Сюжет легенды таков. Некий промышленник на берегу океана или на острове случайно повстречался с одним из представителей бородатого народа. И тот и другой ездили на собаках. Бородатый человек предупреждает промышленника, чтобы он не вздумал ехать по его следам, и едет по льду прямо в открытое море. Промышленник вопреки запрету по­гнался по его следам и прибывает ночью в целое поселение. Он входит в одно жилье и, бросив на очаг древесные струж­ки, при свете пламени осмотрел наружность одного из обитателей: «Лицо его сплошь было покрыто волосами, также и груди». В некоторых вариантах легенды приключение охот­ника осложняется любовной связью с девушкой, «тело ко­торой было покрыто волосами», да и она сама говорит: «Разве ты не слышал про людей (или племя), тело которых покрыто волосами? Мы и есть тот самый волосатый народ»[347]. По совету девушки охотник убегает, но её брат гонится за им. Охотник едва спасся. Однако, преследовать сорвал задние копылья его нарты. Волосатая девушка дарит охотни­ку мешок с дорогой пушниной. Волосатые люди обычно пред­ставляются великанами. Сказители морализируют, что, мол, волосатый народ будет разыскан, когда наступит последний век и начнется светопреставление. Один из них приплетает в легенду имя барона Толля, который якобы, погиб во время поисков этого народа. Затем, ввиду того, что песцовыми про­мыслами на островах в первое время занимались исключи­тельно русские, в некоторых рассказах фигурирует казак, да­же с указанием его фамилии (Цыпандин)[348]. В вилюйских ва­риантах нет указания на жительство бородатого народа на островах моря, а в одном случае бородатый народ превра­тился даже в семью якутского Байаная (лешего, духа богато­го пушными зверями леса), но тем не менее ясно, что остов легенды один и тот же с бытующей у северных якутов.

☆ ☆ ☆ ☆ ☆

- _Задание 1_: Что волосатая девушка дарит охотнику в тексте о легенде про волосатый народ?

- _Записанные данные_:

☆ ☆ ☆ ☆ ☆

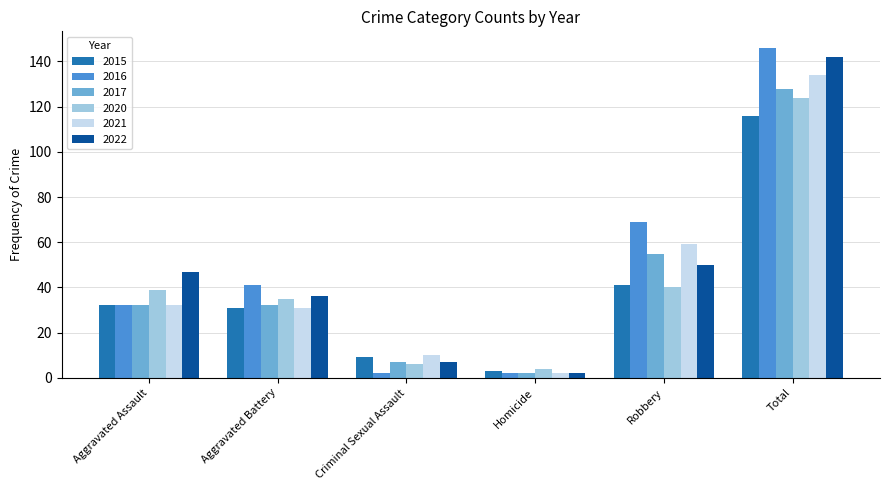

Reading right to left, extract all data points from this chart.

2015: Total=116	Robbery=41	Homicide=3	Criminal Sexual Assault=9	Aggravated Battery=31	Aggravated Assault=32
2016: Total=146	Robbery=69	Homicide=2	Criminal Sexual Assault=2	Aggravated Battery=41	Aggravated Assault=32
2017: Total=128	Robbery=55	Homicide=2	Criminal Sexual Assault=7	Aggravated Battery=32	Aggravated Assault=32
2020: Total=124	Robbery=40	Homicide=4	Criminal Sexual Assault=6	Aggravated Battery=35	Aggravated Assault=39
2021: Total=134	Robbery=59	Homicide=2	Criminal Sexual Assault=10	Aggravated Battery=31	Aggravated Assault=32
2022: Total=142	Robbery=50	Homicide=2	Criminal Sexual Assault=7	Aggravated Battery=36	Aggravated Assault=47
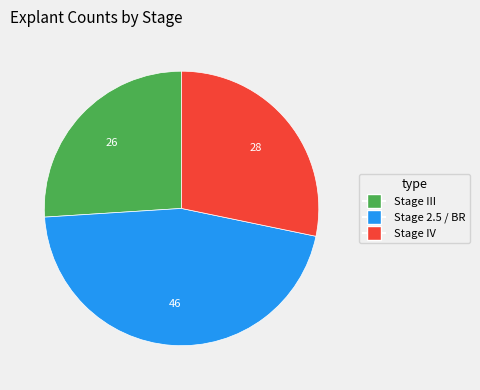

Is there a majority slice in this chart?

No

☆ ☆ ☆ ☆ ☆

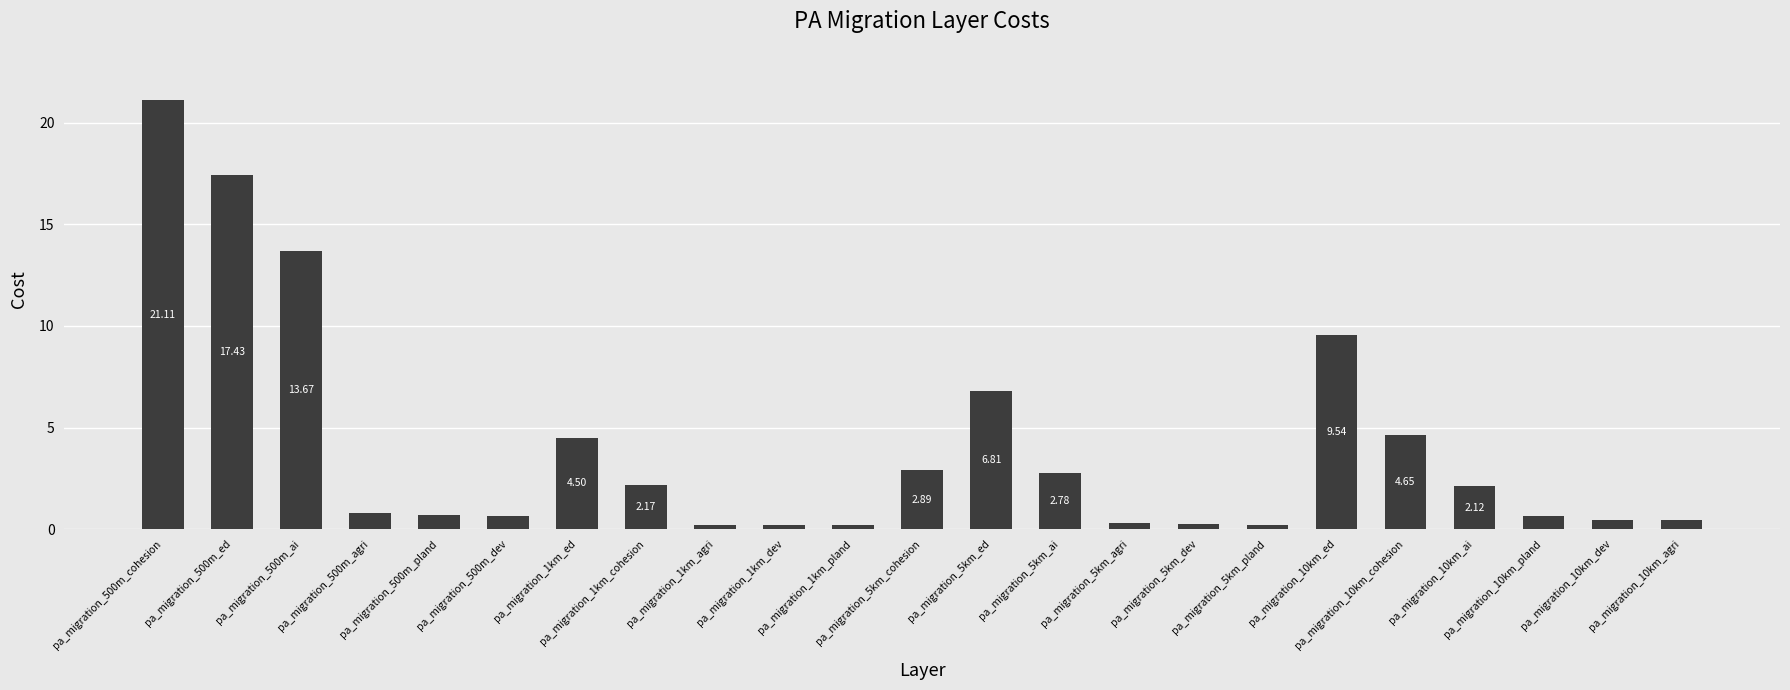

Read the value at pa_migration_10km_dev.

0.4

☆ ☆ ☆ ☆ ☆

- _Задание 2_: Продублируйте записи от строки с «Reading right to» до строки с «Is there a majority slice in this chart?» включительно. Картинки в ответ не включайте.

- _Результат задания 1_: Мешок с дорогой пушниной.

- _Результат задания 2_:
Reading right to left, extract all data points from this chart.

2015: Total=116	Robbery=41	Homicide=3	Criminal Sexual Assault=9	Aggravated Battery=31	Aggravated Assault=32
2016: Total=146	Robbery=69	Homicide=2	Criminal Sexual Assault=2	Aggravated Battery=41	Aggravated Assault=32
2017: Total=128	Robbery=55	Homicide=2	Criminal Sexual Assault=7	Aggravated Battery=32	Aggravated Assault=32
2020: Total=124	Robbery=40	Homicide=4	Criminal Sexual Assault=6	Aggravated Battery=35	Aggravated Assault=39
2021: Total=134	Robbery=59	Homicide=2	Criminal Sexual Assault=10	Aggravated Battery=31	Aggravated Assault=32
2022: Total=142	Robbery=50	Homicide=2	Criminal Sexual Assault=7	Aggravated Battery=36	Aggravated Assault=47

Is there a majority slice in this chart?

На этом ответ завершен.